The trial, in which the private equity firm alleges it was misled by Citigroup in its acquisition of record company EMI in 2007, began yesterday. The firm is seeking damages of £1.6 billion ($2.3 billion; €2 billion). Citi denies the allegations.

Legal teams for both sides laid out skeleton arguments in front of a packed courtroom on Tuesday. Lord Grabiner QC, representing Terra Firma and its funds, opened the proceedings with a measured and occasionally amusing three-hour walk through the firm’s claim.
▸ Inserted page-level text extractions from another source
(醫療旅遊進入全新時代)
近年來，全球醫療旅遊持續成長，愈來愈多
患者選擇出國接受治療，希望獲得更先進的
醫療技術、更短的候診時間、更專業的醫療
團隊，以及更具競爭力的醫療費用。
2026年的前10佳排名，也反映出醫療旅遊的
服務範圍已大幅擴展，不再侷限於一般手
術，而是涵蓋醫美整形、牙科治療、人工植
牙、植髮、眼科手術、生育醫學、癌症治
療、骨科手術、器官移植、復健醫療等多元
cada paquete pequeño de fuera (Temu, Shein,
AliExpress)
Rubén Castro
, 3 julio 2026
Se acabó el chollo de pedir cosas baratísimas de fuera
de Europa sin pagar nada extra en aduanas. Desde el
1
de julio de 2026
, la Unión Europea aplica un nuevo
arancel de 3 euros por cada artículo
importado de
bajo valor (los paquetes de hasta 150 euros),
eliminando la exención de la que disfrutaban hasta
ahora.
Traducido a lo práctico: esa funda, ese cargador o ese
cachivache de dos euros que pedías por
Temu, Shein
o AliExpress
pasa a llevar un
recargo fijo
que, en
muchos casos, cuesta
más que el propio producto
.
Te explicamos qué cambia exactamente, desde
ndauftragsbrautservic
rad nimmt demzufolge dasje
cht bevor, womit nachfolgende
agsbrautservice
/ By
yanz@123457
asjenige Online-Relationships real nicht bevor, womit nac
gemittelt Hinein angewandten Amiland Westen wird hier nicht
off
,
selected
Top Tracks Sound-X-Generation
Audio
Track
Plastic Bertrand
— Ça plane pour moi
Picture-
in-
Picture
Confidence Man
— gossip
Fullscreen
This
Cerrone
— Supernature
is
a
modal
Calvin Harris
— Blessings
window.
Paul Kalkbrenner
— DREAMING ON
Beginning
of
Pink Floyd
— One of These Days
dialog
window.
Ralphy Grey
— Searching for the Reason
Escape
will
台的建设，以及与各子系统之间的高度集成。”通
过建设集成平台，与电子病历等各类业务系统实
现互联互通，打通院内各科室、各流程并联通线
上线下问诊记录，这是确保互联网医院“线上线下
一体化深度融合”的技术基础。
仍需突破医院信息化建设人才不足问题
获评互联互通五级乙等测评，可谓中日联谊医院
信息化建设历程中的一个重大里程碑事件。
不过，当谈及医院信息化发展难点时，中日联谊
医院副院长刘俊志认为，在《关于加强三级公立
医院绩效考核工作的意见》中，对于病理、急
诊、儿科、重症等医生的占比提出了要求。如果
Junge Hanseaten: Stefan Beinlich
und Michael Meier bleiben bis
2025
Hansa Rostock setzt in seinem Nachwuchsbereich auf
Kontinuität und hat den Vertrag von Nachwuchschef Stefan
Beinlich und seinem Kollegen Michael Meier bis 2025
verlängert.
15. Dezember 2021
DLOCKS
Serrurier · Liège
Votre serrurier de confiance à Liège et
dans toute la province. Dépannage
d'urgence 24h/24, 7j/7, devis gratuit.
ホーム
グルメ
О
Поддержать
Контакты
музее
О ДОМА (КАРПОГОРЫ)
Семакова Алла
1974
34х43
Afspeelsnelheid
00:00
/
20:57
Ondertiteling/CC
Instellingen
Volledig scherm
With a number of interjections and clarifications from the judge, Justice Burton, Grabiner described in detail the chronology of the auction process for EMI, its acquisition and the subsequent loss of Terra Firma’s stake when the bank took control of the company.

The Terra Firma case, which alleges three Citi bankers misled it into acquiring EMI, revolves around four separate instances of alleged misrepresentation: the “May Representations”, the “Auction Representations”, the “July Representations” and the “August Representations”.
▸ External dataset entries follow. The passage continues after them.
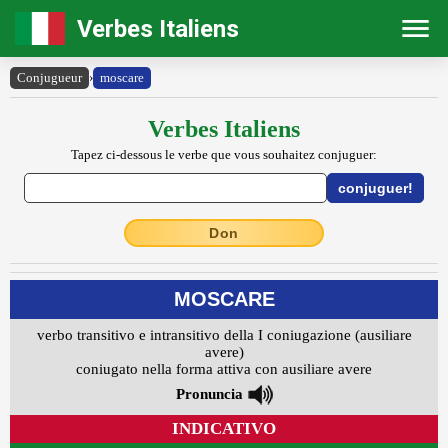
Verbes Italiens
Conjugueur
›
moscare
Verbes Italiens
Tapez ci-dessous le verbe que vous souhaitez conjuguer:
Don
MOSCARE
verbo transitivo e intransitivo della I coniugazione (ausiliare
avere)
coniugato nella forma attiva con ausiliare avere
Pronuncia
INDICATIVO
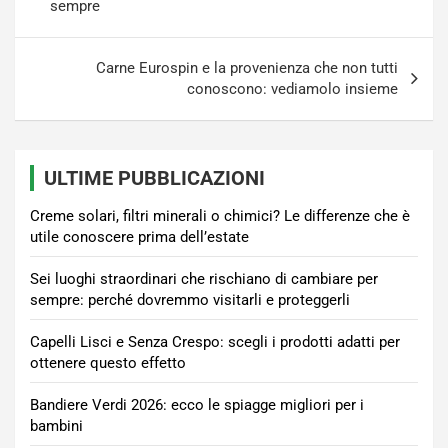
sempre
Carne Eurospin e la provenienza che non tutti
conoscono: vediamolo insieme
ULTIME PUBBLICAZIONI
Creme solari, filtri minerali o chimici? Le differenze che è
utile conoscere prima dell’estate
Sei luoghi straordinari che rischiano di cambiare per
sempre: perché dovremmo visitarli e proteggerli
Capelli Lisci e Senza Crespo: scegli i prodotti adatti per
ottenere questo effetto
Bandiere Verdi 2026: ecco le spiagge migliori per i
bambini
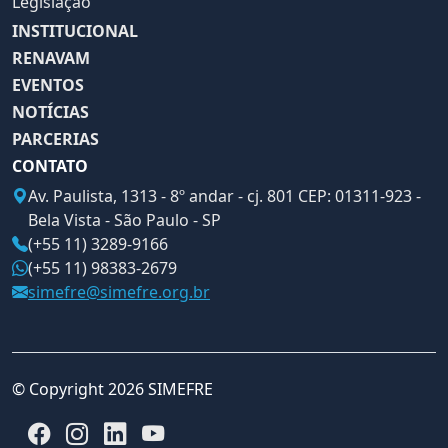
Legislação
INSTITUCIONAL
RENAVAM
EVENTOS
NOTÍCIAS
PARCERIAS
CONTATO
Av. Paulista, 1313 - 8º andar - cj. 801 CEP: 01311-923 -
Bela Vista - São Paulo - SP
(+55 11) 3289-9166
(+55 11) 98383-2679
simefre@simefre.org.br
© Copyright 2026 SIMEFRE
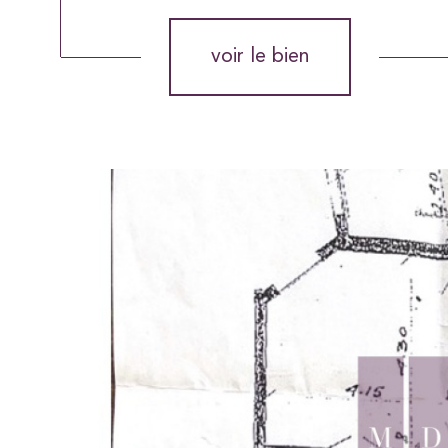
voir le bien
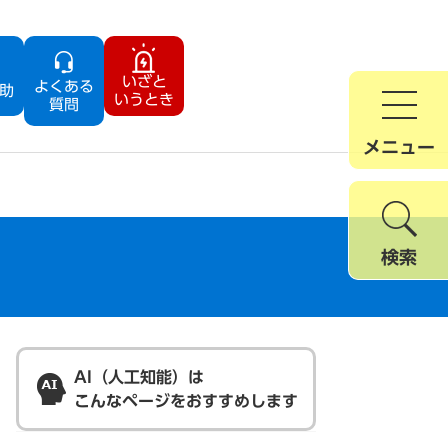
いざと
よくある
助
いうとき
質問
メニュー
検索
AI（人工知能）は
こんなページをおすすめします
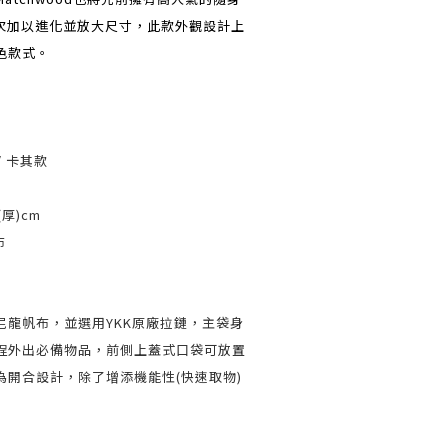
e，再次加以進化並放大尺寸，此款外觀設計上
色款式。
/ 卡其款
5(厚)cm
布
尼龍帆布，並選用YKK原廠拉鏈，主袋身
程外出必備物品，前側上蓋式口袋可放置
為開合設計，除了增添機能性(快速取物)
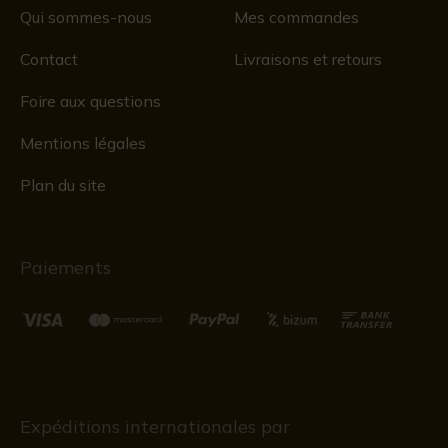
Qui sommes-nous
Mes commandes
Contact
Livraisons et retours
Foire aux questions
Mentions légales
Plan du site
Paiements
Expéditions internationales par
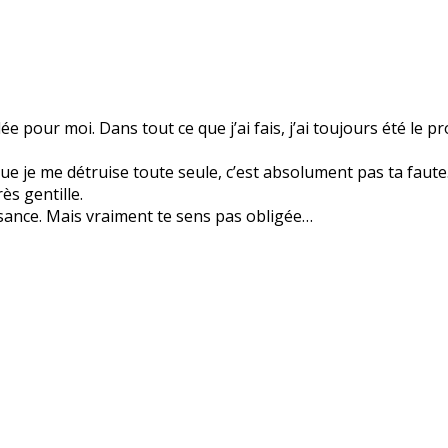
pour moi. Dans tout ce que j’ai fais, j’ai toujours été le p
ue je me détruise toute seule, c’est absolument pas ta faut
ès gentille.
issance. Mais vraiment te sens pas obligée…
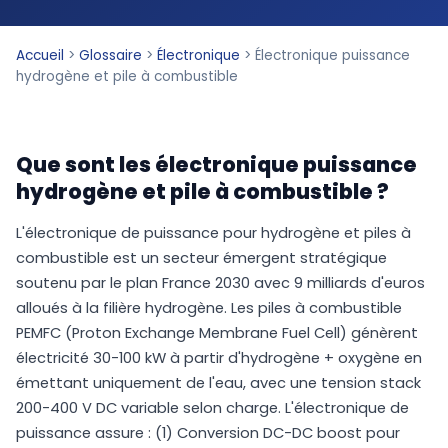
Accueil
>
Glossaire
>
Électronique
>
Électronique puissance
hydrogène et pile à combustible
Que sont les électronique puissance
hydrogène et pile à combustible ?
L'électronique de puissance pour hydrogène et piles à
combustible est un secteur émergent stratégique
soutenu par le plan France 2030 avec 9 milliards d'euros
alloués à la filière hydrogène. Les piles à combustible
PEMFC (Proton Exchange Membrane Fuel Cell) génèrent
électricité 30-100 kW à partir d'hydrogène + oxygène en
émettant uniquement de l'eau, avec une tension stack
200-400 V DC variable selon charge. L'électronique de
puissance assure : (1) Conversion DC-DC boost pour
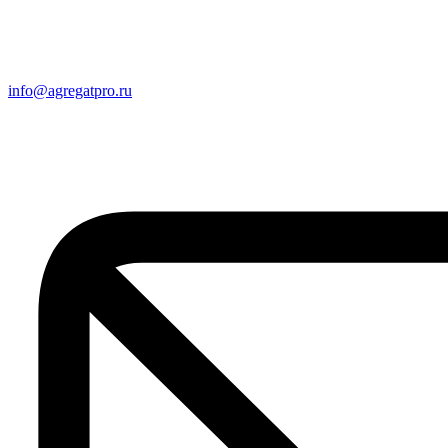
info@agregatpro.ru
At various points during these alleged misrepresentations, which occurred during either undocumented telephone conversations or face-to-face meetings, Terra Firma alleges it was misled by Michael Klein, then chief executive office of global banking at Citi who now runs M&A boutique M Klein and Co, David Wormsley, then head of Citi’s UK investment banking group, and Chad Leat, then Citi’s head of global credit markets.

Terra Firma claims that Citi bankers gave Hands assurances that there was nothing to be concerned about regarding the health of EMI, when in fact the business was already – unknown to Hands – being monitored by Citi’s workout group, the “Institutional Recovery Management” team.
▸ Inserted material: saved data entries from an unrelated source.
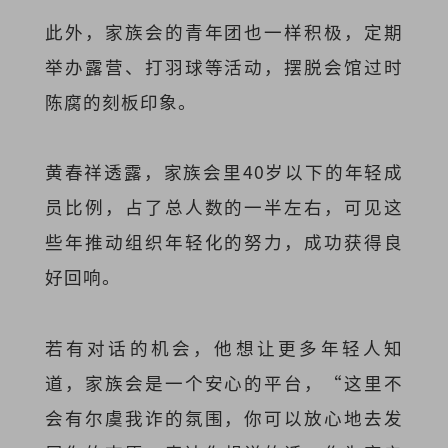
此外，家族会的青年团也一样积极，定期
举办露营、打羽球等活动，摆脱会馆过时
陈腐的刻板印象。
黄春祥透露，家族会里40岁以下的年轻成
员比例，占了总人数的一半左右，可见这
些年推动组织年轻化的努力，成功获得良
好回响。
若有对话的机会，他想让更多年轻人知
道，家族会是一个安心的平台，“这里不
会有尔虞我诈的氛围，你可以放心地去发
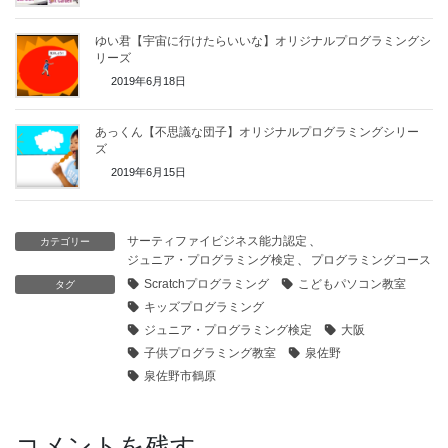
ゆい君【宇宙に行けたらいいな】オリジナルプログラミングシ
リーズ
2019年6月18日
あっくん【不思議な団子】オリジナルプログラミングシリー
ズ
2019年6月15日
サーティファイビジネス能力認定
、
カテゴリー
ジュニア・プログラミング検定
、
プログラミングコース
Scratchプログラミング
こどもパソコン教室
タグ
キッズプログラミング
ジュニア・プログラミング検定
大阪
子供プログラミング教室
泉佐野
泉佐野市鶴原
コメントを残す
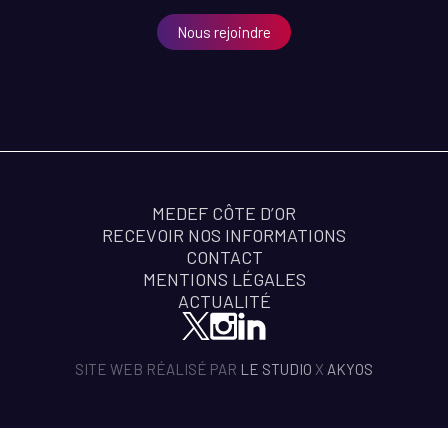
Nous rejoindre
MEDEF CÔTE D’OR
RECEVOIR NOS INFORMATIONS
CONTACT
MENTIONS LÉGALES
ACTUALITÉ
SITE WEB RÉALISÉ PAR
LE STUDIO
X
AKYOS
Terra Firma also alleges that Wormsley lied to Hands about the presence of another bidder in the auction process, Cerberus Capital Management, encouraged him to bid at a certain price and subsequently persuaded him to inject a further £205 million ($298 million; €262 million) of equity into the business.

Given that much of case rests on contradictory accounts given by Hands, Wormsley, Leat and Klein, said Grabiner, the judge will have to reach a decision based on motivations, primarily the fees that Citi would potentially make from the sale of EMI and subsequent advisory work, and the “probability” that the misrepresentations occurred.

Representing Citi, Mark Howard QC, outlined the case for the defence in under an hour, highlighting a number of key points from their “skeleton argument”. The first was that Citi, far from incentivised to push the deal through, was actually destined to lose $1 billion of the money it had lent to EMI (despite ultimately seizing the business).

Howard also painted a picture of Hands as a contrarian investor with “the pressure on him to invest and make super returns”.

“They have a war chest of money they have been given by investors that they have to invest,” said Howard, noting the fact that Terra Firma had missed out on the acquisition of UK pharmacy chain Boots earlier in the year and was going after EMI, which was “a big prize”.

Howard said that, if the information that Wormsley had given Hands about the pricing of the auction had been critical to his bid for EMI, as Terra Firma claims, then it was remarkable that it did not make it into any of the firm’s documentation at the time.

He also drew the court’s attention to Terra Firma’s approach to due diligence: “In Terra Firma’s prospectus, it boasted that it undertakes rigorous and proprietary due diligence, involving a deal team of at least eight internal professionals, as well as external advisers, an approval process and a system of checks and balances.”

Proceedings are expected to run until later this month.

This is the second time Hands has sued Citi over the investment in EMI. A case filed in New York in 2009 was overturned on appeal before it was transferred to London.